Drones have been used by filmmakers for years (in 1995, Emanuel Previnaire won a technical Academy Award for his pioneering use of unmanned helicopters for cinematography), despite the fact that, in the absence of guidelines, it's technically illegal to be paid for or otherwise profit from operating an unmanned aerial vehicle.
Guinn calls the FAA's heel-dragging on drones "criminal."
"We're going to be hovering our helicopter out over the Santa Monica pier, or over the water, well outside the velocity chart, several minutes at a time getting this shot where human lives are at stake," Guinn explains. "People die doing this. Instead of us using a little drone to get the same shot. What happens if the drone fails? It crashes in the water. Who cares?"
The MPAA filed a lobbying disclosure in January, but Howard Gantman, spokesperson for the organization, says that the association has been asking the government agency to issue guidelines for several years now.
"Right now, we're interested in having some good common sense regulations for what's essentially a small helicopter," Gantman says. "It's a couple years' overdue already."
A spokesperson for the FAA confirms that the rules that would govern commercial use of drones are still in the process of development.
"There is currently no provision under the regulations for someone to operate an unmanned aircraft and get paid for it," says Les Dorr of the FAA. "That's the type of thing that the rule we are drafting will cover."
At this time, Dorr said, there is no estimated date at which the rule will be completed.
The already protracted process of crafting regulations for commercial drones could be further complicated by a growing anti-drone sentiment.
The Virginia-based Rutherford Institute helped pass the first local resolution outlawing drones in Charlottesville, Virginia, last week.

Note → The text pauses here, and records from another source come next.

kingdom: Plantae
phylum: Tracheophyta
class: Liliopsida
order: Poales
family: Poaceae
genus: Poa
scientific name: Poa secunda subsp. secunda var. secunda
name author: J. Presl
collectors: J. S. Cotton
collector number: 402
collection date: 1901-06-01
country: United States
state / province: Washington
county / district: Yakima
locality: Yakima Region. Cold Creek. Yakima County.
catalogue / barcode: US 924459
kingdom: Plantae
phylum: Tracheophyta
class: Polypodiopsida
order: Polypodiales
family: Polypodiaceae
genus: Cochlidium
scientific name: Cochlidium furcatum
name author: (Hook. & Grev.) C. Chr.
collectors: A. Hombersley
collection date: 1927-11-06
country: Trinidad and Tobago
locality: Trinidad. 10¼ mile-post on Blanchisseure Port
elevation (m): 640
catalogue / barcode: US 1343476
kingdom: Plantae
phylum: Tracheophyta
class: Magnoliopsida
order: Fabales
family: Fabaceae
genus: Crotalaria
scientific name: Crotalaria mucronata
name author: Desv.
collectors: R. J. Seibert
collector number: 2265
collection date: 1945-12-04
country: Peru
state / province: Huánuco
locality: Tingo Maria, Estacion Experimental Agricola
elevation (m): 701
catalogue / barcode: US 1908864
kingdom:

The organization believes drones constitute a threat to Americans' safety, privacy, and free speech.
John Whitehead of the Rutherford Institute says that the organization does not object to a private company, like a film studio, using drones for aerial filming. He adds, "The thing that we object to is the government using the information they collect in a court of law."
Whitehead worries that if and when it becomes legal to use drones commercially, "the government will be tapping into those private sources" to monitor private citizens.